The Asheville Film Society will screen Judge Priest Tuesday, Nov. 25, at 8 p.m. in Theater Six at The Carolina Asheville and will be hosted by Xpress movie critics Ken Hanke and Justin Souther.
In Brief: This is a make-up showing of The Day Carl Sandburg Died, which the Hendersonville Film Society had slated to run some considerable time ago. The film is a scrupulously detailed, reasonably comprehensive and beautifully presented documentary on the great American poet Carl Sandburg from Asheville filmmaker Paul Bonesteel. Whatever you think you know about Sandburg, I suspect this movie — and the people in it — know more than you do, and it’s quite a pleasure to find out.
The Hendersonville Film Society will show The Day Carl Sandburg Died Sunday, Nov. 23, at 2 p.m. in the Smoky Mountain Theater at Lake Pointe Landing Retirement Community (behind Epic Cinemas), 333 Thompson St., Hendersonville.
In Brief: For their final Budget Big Screen film of 2014 (the free Tuesday and Thursday showings will continue through the winter and the BBS series will return in the spring), the Asheville Film Society is running Charles Chaplin’s first talkie, The Great Dictator (1940).
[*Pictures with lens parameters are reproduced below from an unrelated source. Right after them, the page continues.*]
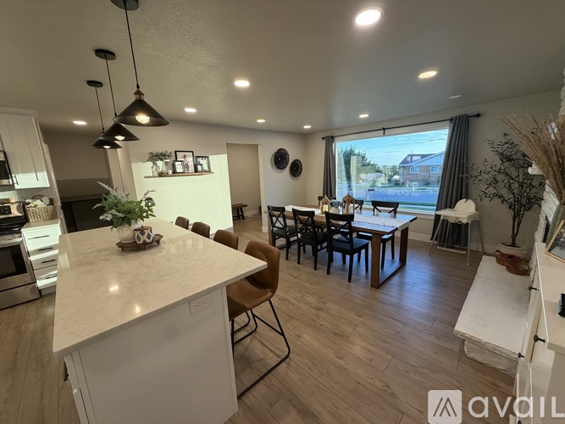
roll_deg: +2.0
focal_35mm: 14
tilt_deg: -10.8
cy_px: 212
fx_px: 228
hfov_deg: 102.1
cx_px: 282
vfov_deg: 85.7
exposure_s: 1/120
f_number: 2.2
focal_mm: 2.22
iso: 250
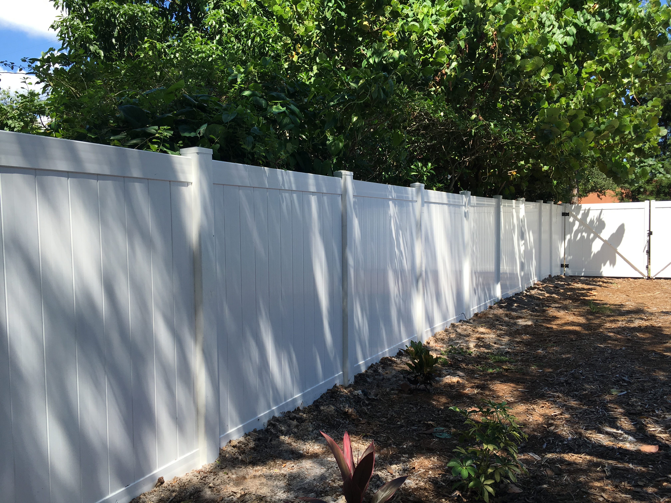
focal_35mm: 29
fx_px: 562
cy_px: 252
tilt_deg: -2.7
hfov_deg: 61.7
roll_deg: -0.1
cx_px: 336
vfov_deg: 48.2
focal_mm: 4.15
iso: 25
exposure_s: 1/754
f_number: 2.2
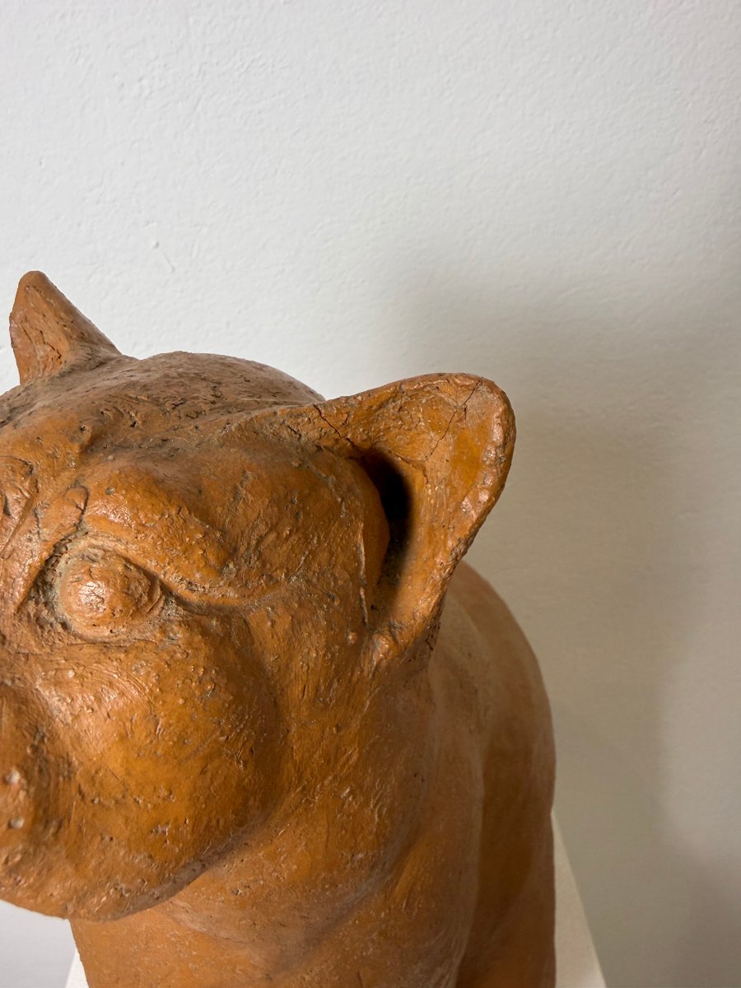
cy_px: 494
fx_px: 685
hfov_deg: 56.8
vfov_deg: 71.6
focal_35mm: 24
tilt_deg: -25.8
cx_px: 370
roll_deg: -0.4
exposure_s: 1/100
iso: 80
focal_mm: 2.22
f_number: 2.2
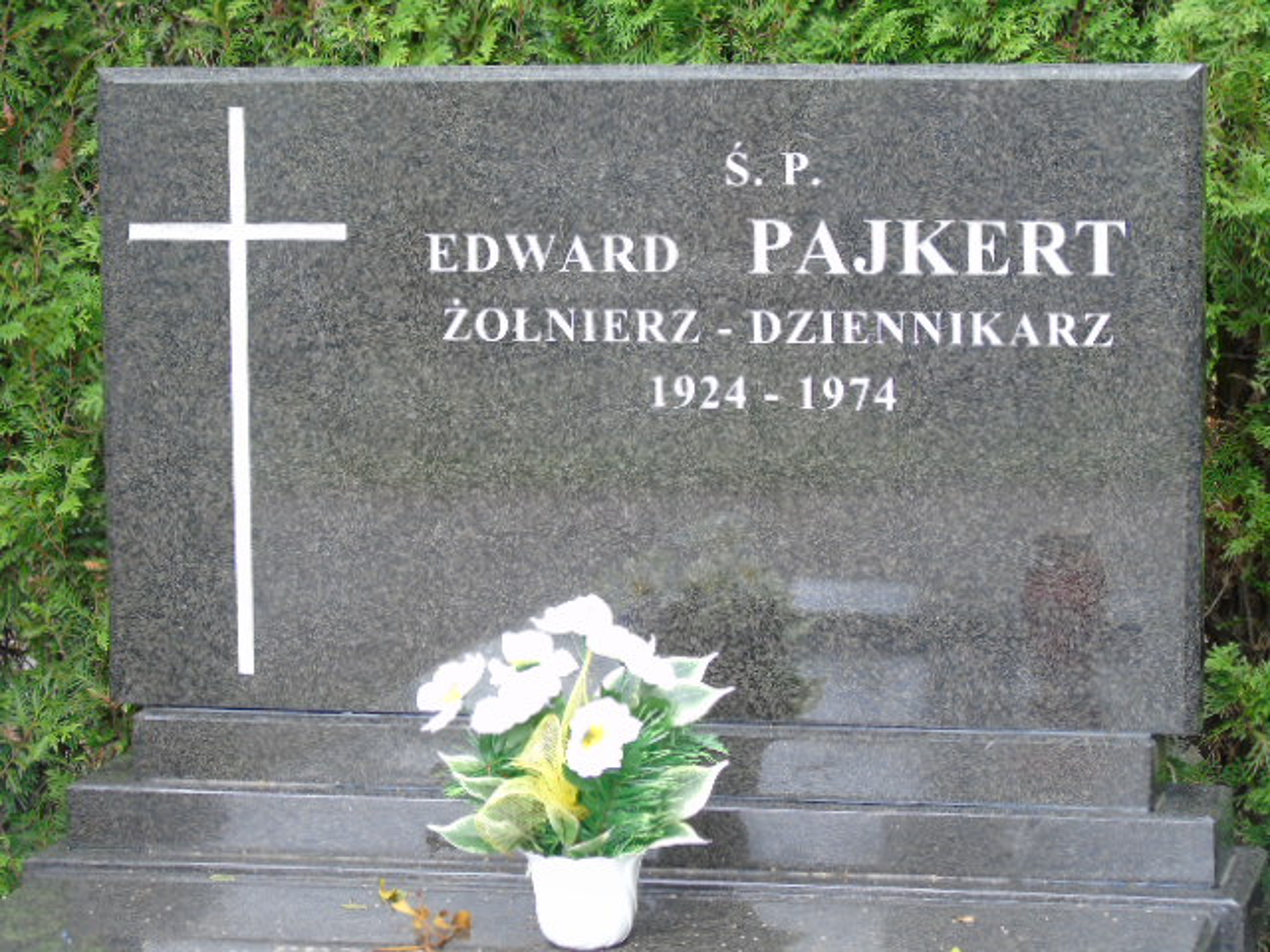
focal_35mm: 124
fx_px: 4549
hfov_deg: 15.9
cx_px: 635
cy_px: 476
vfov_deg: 12.0
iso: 80
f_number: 4.6
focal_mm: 22
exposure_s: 1/30
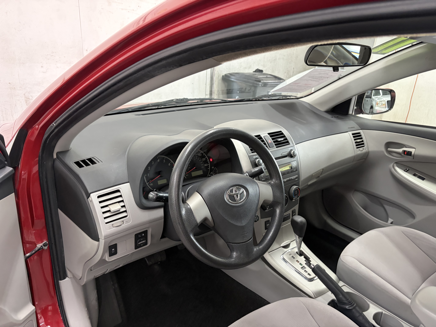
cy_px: 164
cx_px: 218
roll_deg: -4.1
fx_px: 327
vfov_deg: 53.1
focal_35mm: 26
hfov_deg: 67.3
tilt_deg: -21.7
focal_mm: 5.96
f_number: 1.6
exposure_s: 1/60
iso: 250
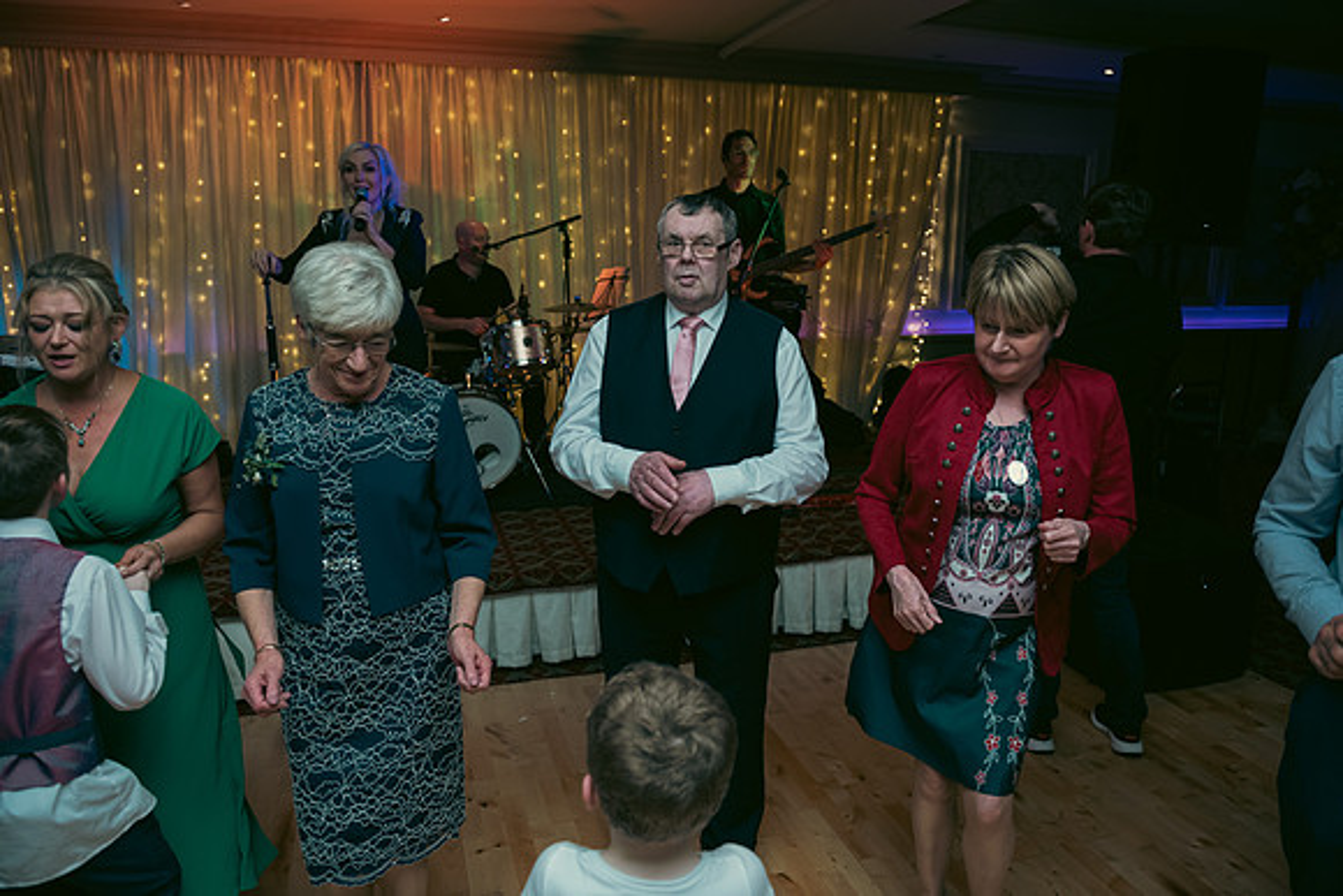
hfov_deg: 73.7
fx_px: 896
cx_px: 672
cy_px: 448
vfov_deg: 53.2
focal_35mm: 24
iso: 500
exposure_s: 1/160
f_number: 3.5
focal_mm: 24
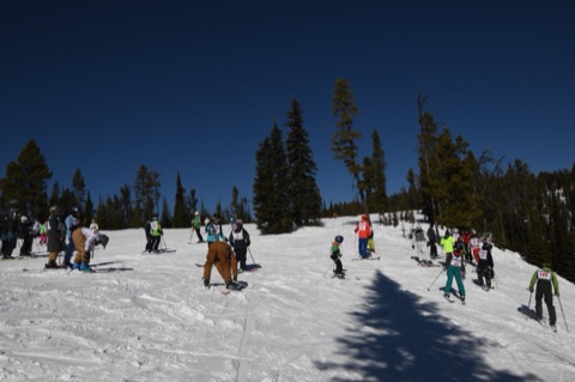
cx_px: 288
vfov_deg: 47.8
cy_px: 191
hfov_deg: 67.4
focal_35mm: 27
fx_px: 431
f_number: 13
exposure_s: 1/2000
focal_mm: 18
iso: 400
Chaplin held out against talking pictures longer than anyone — feeling that dialogue would kill his Little Tramp character, but this was something different. While vestiges of the Tramp were certainly evident in his Jewish Barber character, the larger thrust here was Chaplin’s satire on Adolf Hitler — here presented by Chaplin as Adenoid Hynkel, the great dictator of the title. It was perhaps an act of revenge of a sort, since Hitler had co-opted Chaplin’s mustache. But there’s more here — much more. Chaplin had something to say, and he would use his newfound voice to say it. His Hynkel is an amazing caricature of Hitler — the garbled phony German speeches sound like the real thing — and represents some of Chaplin’s finest comedic moments. However there’s a deeper — frankly terrifying — aspect to this bold film, which is brazenly set in the period “between two world wars” — something that in 1940 was inevitable, but which was rarely expressed openly. It is Chaplin at his best and bravest — a genuine classic of film by one of its greatest masters at the height of his power.
The Asheville Film Society is showing The Great Dictator Wednesday, Nov. 19, at 7:30 p.m. at The Carolina Asheville as part of the Budget Big Screen series. Admission is $6 for AFS members and $8 for the general public. Xpress movie critics Ken Hanke and Justin Souther will introduce the film.